Dr. Martin Luther King Jr. Remembered in Burlington, North Carolina (1968)

Marchers gather to hear organizers speak


April 4, 2008 marks the fortieth anniversary of the assassination of the Civil Rights leader Dr. Martin Luther King Jr. in Memphis, Tennessee. These images were taken in Burlington, North Carolina at a tribute to Dr. King’s life held just days after Dr. King was killed. They come from the Edward J. McCauley (b.1926–d.2003) Photographic Collection, in the North Carolina Collection Photographic Archives. McCauley was a photographer at the Burlington Times–News (newspaper) from 1949 to 1974. The image at the top of this entry appeared in the April 8, 1968 edition of the Times–News accompanying a story about the tribute/march held on April 7, 1968.
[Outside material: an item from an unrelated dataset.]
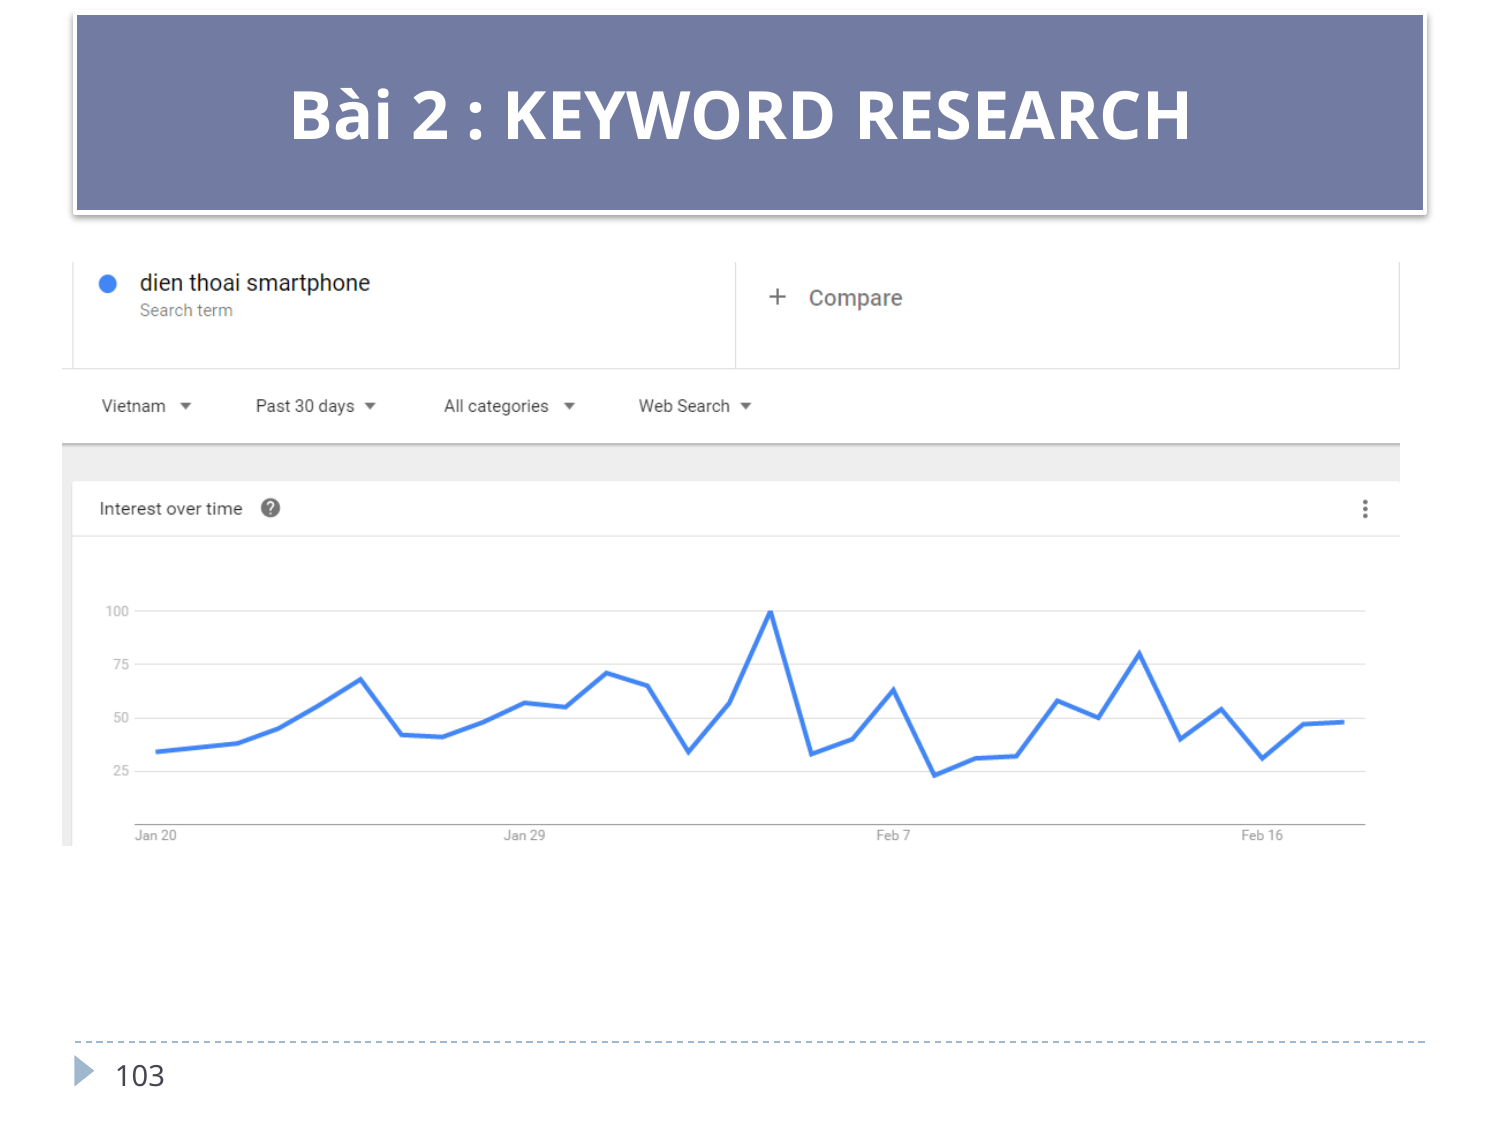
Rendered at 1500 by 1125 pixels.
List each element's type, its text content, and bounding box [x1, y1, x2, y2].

picture [62, 262, 1400, 846]
slide_number 103 [99, 1050, 425, 1110]
title Bài 2 : KEYWORD RESEARCH [75, 12, 1425, 213]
According to the article, over 300 people participated in the mile long march from First Baptist Church (on Apple Street) to City Hall, which was led by First Baptist’s Pastor, Dr. Harold J. Cobb. When he spoke to the group assembled at City Hall after the march, he began by saying “This is not a march on City Hall but a march to City Hall to awaken both colored and white and to say there will be no disorder here.” He went on to praise King’s message of equality and non–violence; closing his remarks by stating “We will and shall overcome.”

The Burlington Police monitored the march and blocked traffic to accommodate the large number of people involved. Due to the violence and rioting that erupted in many cities across the country as a result of Dr. King’s assassination, the Burlington Police prepared for the worst, and were relieved by the “orderly and reverent” manner of those involved in the tribute.
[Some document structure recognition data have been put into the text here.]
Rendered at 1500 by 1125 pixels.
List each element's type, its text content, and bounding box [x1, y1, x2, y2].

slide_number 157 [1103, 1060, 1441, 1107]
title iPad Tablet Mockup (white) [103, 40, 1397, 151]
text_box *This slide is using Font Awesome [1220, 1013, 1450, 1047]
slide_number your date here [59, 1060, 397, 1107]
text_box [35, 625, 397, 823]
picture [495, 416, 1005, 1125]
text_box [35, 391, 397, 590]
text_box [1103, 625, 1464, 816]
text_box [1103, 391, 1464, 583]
Organizers lead procession along North Church St.


Procession moves along North Church St.

5 thoughts on “Dr. Martin Luther King Jr. Remembered in Burlington, North Carolina (1968)”

  1. Sorry for the off topic comment, but the 1st photo makes me so hungry! Zack’s hot dogs are the best! About 30 years ago Zack’s moved to the other end of the block around the corner from its location in the above photo. In high school, one lucky enough to get kicked out of English class was able to beat the high school crowd to Zack’s for lunch! After a few dogs, it was up the street to the Tasty Bakery (also shown in the photo). Yum!!!

  2. Every once in a while, down through the pages of time, the life and works of one man forever changes the lives of millions of people. Martin Luther King, Jr. was such a man.

  3. I was also in Burlington, NC, and adopted by people whom were white, but not racists (my brother and I are 6% black, but of course, they never knew). It was an interesting time, when your neighbors tell you the dangers a black republican coming to town (Martain Luther King, Jr, came and stayed in Burlington). Or yikes, the new High School, Cummings High School will have a black principal.. Truth is, the black protests in Burlington, and Greensboro, had support from lots of white folks, including my parents, and I never witnessed anything. (While they might support it, they did not go near any events). Were there racists? Yes, both sides. But, as it was the 60’s, the Blacks were coming out of a period of repression. I believe it ended in the 60’s. From my experience, blacks and whites have had the same opportunities during my lifetime. I have sat in black classrooms, and mostly white classrooms.